In their book Connected, Nicholas Christakis and James Fowler tell a rather odd story:
A strange thing happened in Tanzania in 1962. At a mission boarding school for girls near Lake Victoria in the Bukoba District, there was an epidemic of laughter. And this was not just a few schoolgirls sharing a joke. An irresistible desire to laugh broke out and spread from person to person until more than one thousand people were affected.
It started innocently enough, with three teenaged girls in one school. But soon, nearly everyone had the giggles, and the school had to close temporarily. The students went home to their villages, spreading the epidemic and forcing other schools to shut down.

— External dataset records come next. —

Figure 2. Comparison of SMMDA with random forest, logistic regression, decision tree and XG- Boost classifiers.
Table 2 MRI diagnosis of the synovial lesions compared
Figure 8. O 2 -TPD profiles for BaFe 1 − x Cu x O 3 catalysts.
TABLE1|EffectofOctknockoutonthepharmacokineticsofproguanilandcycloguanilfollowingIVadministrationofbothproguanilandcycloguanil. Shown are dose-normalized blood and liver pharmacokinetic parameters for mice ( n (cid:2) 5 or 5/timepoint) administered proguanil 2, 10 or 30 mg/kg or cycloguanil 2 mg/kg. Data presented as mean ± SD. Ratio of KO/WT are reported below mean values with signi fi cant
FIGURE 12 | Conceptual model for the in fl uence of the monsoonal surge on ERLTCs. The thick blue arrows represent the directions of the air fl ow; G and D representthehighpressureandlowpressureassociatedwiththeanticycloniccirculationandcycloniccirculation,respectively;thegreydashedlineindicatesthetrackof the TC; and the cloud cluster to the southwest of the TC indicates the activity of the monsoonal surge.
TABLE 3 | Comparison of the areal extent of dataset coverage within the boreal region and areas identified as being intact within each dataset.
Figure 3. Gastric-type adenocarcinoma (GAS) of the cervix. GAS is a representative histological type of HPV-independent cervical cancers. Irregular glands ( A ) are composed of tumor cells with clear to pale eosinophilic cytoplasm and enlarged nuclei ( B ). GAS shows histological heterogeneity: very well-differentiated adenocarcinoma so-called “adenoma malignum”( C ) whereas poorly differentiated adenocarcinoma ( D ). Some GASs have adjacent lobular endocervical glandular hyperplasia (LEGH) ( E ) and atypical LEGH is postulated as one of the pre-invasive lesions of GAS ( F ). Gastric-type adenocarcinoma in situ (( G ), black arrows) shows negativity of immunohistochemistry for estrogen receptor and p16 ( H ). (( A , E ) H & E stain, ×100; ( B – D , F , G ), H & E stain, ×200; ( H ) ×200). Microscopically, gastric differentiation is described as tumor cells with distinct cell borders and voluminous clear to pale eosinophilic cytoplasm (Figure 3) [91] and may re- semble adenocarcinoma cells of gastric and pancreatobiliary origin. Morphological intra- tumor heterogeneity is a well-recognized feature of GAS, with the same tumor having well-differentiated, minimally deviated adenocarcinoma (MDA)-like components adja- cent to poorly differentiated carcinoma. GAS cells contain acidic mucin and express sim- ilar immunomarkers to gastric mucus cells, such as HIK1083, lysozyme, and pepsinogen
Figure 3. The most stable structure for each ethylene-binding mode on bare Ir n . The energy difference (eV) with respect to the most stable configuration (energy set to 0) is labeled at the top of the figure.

The laughter was not joyous. Victims reported feeling anxious despite their apparent mirth. Medical officials discovered that the strange illness did seem to be contagious; each new outbreak could be traced to within a few days of contact with someone else already infected. They did everything they knew to determine the biological cause, but found nothing, and eventually the problem disappeared on its own.
Christakis and Fowler cite the story as an example of our invisible social connectedness, and in particular, of the phenomenon of “emotional contagion.” But I want to use the story to make a different point.
When people develop symptoms, doctors are called in to diagnose and treat. If new and mysterious symptoms show up in more than one place, epidemiologists step in. How are the cases connected? What’s the infectious agent? The assumption is that the different cases are outbreaks of the same illness; the goal is to isolate and if possible eradicate the disease.
But what happens if there are outbreaks of the Holy Spirit?
I know: it’s a stretch. But bear with me—I’m trying to suggest a way of thinking about the situation described in the last post, in which the Christians at Corinth had developed divisive attitudes about the manifestations of the Spirit in their midst.
Paul is trying to change how the believers in Corinth think about spiritual gifts. If it’s not too strange to suggest this, it’s as if he wants them to think more like epidemiologists. Epidemiologists don’t treat cases of illness as separate. Even if the symptoms are not entirely identical, they’re still assumed to be manifestations of the same infection. To miss the connection, to miss the bigger picture, is to miss everything.
That’s not to say, of course, that the Holy Spirit is an infectious disease (though there may be a “viral” influence in the broader sense)! But it is to say that to take individual pride in one’s spiritual gift, to separate the gift from the Giver, may make about as much sense as a Tanzanian teenager thinking that uncontrollable giggling makes him or her better than someone else.